Saved entries
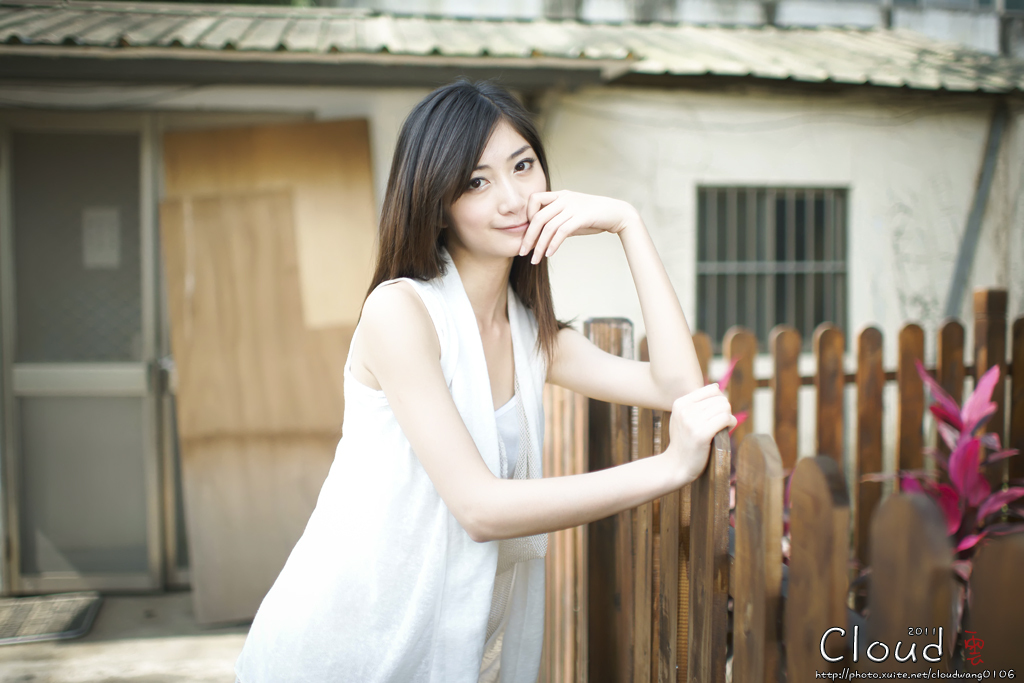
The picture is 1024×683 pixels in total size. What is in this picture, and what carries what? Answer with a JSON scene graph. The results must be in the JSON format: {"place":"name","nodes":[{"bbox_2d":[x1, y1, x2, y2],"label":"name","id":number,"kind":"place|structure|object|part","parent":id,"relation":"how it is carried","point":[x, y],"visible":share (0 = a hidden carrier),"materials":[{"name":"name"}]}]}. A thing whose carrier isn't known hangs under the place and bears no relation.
{"place":"outdoors","nodes":[
{"label":"outdoors","id":0,"kind":"place"},
{"bbox_2d":[1,590,252,682],"label":"pavement","id":1,"kind":"structure","parent":0,"point":[123,644],"materials":[{"name":"grey concrete"}]},
{"bbox_2d":[0,591,102,644],"label":"doormat","id":2,"kind":"object","parent":1,"relation":"on","point":[17,606],"visible":0.99,"materials":[{"name":"grey"}]},
{"bbox_2d":[0,0,1022,595],"label":"building","id":3,"kind":"structure","parent":0,"point":[578,128],"materials":[{"name":"paint"}]},
{"bbox_2d":[1,115,170,591],"label":"glass door","id":4,"kind":"structure","parent":3,"relation":"in","point":[17,510],"materials":[{"name":"glass"}]},
{"bbox_2d":[82,206,119,267],"label":"paper notice","id":5,"kind":"object","parent":4,"relation":"attached to","point":[105,224],"visible":0.86,"materials":[{"name":"white paper"}]},
{"label":"door handle","id":6,"kind":"part","parent":4,"relation":"part of","materials":[{"name":"silver metal"}]},
{"bbox_2d":[1,0,1023,94],"label":"corrugated roof","id":7,"kind":"structure","parent":3,"relation":"on","point":[682,40],"materials":[{"name":"metal"}]},
{"bbox_2d":[696,183,847,347],"label":"barred window","id":8,"kind":"structure","parent":3,"relation":"in","point":[700,198],"materials":[{"name":"metal"}]},
{"bbox_2d":[943,100,1009,318],"label":"drainpipe","id":9,"kind":"object","parent":3,"relation":"attached to","point":[966,249],"visible":0.6,"materials":[{"name":"grey metal"}]},
{"bbox_2d":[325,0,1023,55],"label":"background building","id":10,"kind":"structure","parent":0,"point":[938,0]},
{"label":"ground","id":11,"kind":"structure","parent":0},
{"bbox_2d":[157,122,378,626],"label":"plywood board","id":12,"kind":"object","parent":11,"relation":"on","point":[361,156],"visible":0.78,"materials":[{"name":"brown wood"}]},
{"bbox_2d":[224,81,732,682],"label":"woman","id":13,"kind":"object","parent":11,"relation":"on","point":[449,401],"visible":0.98},
{"bbox_2d":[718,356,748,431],"label":"red plant","id":14,"kind":"object","parent":11,"relation":"on","point":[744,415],"visible":0.08,"materials":[{"name":"red plant"}]},
{"bbox_2d":[535,311,1023,682],"label":"wooden fence","id":15,"kind":"object","parent":11,"relation":"on","point":[760,462],"visible":0.82,"materials":[{"name":"brown wood"}]},
{"bbox_2d":[865,357,1023,602],"label":"red plant","id":16,"kind":"object","parent":11,"relation":"on","point":[936,409],"visible":0.56,"materials":[{"name":"red plant"}]}
]}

- _Required action_
Could the data be reproduced exactly, with the pictures omitted?

- _Response box_
The picture is 1024×683 pixels in total size. What is in this picture, and what carries what? Answer with a JSON scene graph. The results must be in the JSON format: {"place":"name","nodes":[{"bbox_2d":[x1, y1, x2, y2],"label":"name","id":number,"kind":"place|structure|object|part","parent":id,"relation":"how it is carried","point":[x, y],"visible":share (0 = a hidden carrier),"materials":[{"name":"name"}]}]}. A thing whose carrier isn't known hangs under the place and bears no relation.
{"place":"outdoors","nodes":[
{"label":"outdoors","id":0,"kind":"place"},
{"bbox_2d":[1,590,252,682],"label":"pavement","id":1,"kind":"structure","parent":0,"point":[123,644],"materials":[{"name":"grey concrete"}]},
{"bbox_2d":[0,591,102,644],"label":"doormat","id":2,"kind":"object","parent":1,"relation":"on","point":[17,606],"visible":0.99,"materials":[{"name":"grey"}]},
{"bbox_2d":[0,0,1022,595],"label":"building","id":3,"kind":"structure","parent":0,"point":[578,128],"materials":[{"name":"paint"}]},
{"bbox_2d":[1,115,170,591],"label":"glass door","id":4,"kind":"structure","parent":3,"relation":"in","point":[17,510],"materials":[{"name":"glass"}]},
{"bbox_2d":[82,206,119,267],"label":"paper notice","id":5,"kind":"object","parent":4,"relation":"attached to","point":[105,224],"visible":0.86,"materials":[{"name":"white paper"}]},
{"label":"door handle","id":6,"kind":"part","parent":4,"relation":"part of","materials":[{"name":"silver metal"}]},
{"bbox_2d":[1,0,1023,94],"label":"corrugated roof","id":7,"kind":"structure","parent":3,"relation":"on","point":[682,40],"materials":[{"name":"metal"}]},
{"bbox_2d":[696,183,847,347],"label":"barred window","id":8,"kind":"structure","parent":3,"relation":"in","point":[700,198],"materials":[{"name":"metal"}]},
{"bbox_2d":[943,100,1009,318],"label":"drainpipe","id":9,"kind":"object","parent":3,"relation":"attached to","point":[966,249],"visible":0.6,"materials":[{"name":"grey metal"}]},
{"bbox_2d":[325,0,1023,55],"label":"background building","id":10,"kind":"structure","parent":0,"point":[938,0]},
{"label":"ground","id":11,"kind":"structure","parent":0},
{"bbox_2d":[157,122,378,626],"label":"plywood board","id":12,"kind":"object","parent":11,"relation":"on","point":[361,156],"visible":0.78,"materials":[{"name":"brown wood"}]},
{"bbox_2d":[224,81,732,682],"label":"woman","id":13,"kind":"object","parent":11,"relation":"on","point":[449,401],"visible":0.98},
{"bbox_2d":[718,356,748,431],"label":"red plant","id":14,"kind":"object","parent":11,"relation":"on","point":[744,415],"visible":0.08,"materials":[{"name":"red plant"}]},
{"bbox_2d":[535,311,1023,682],"label":"wooden fence","id":15,"kind":"object","parent":11,"relation":"on","point":[760,462],"visible":0.82,"materials":[{"name":"brown wood"}]},
{"bbox_2d":[865,357,1023,602],"label":"red plant","id":16,"kind":"object","parent":11,"relation":"on","point":[936,409],"visible":0.56,"materials":[{"name":"red plant"}]}
]}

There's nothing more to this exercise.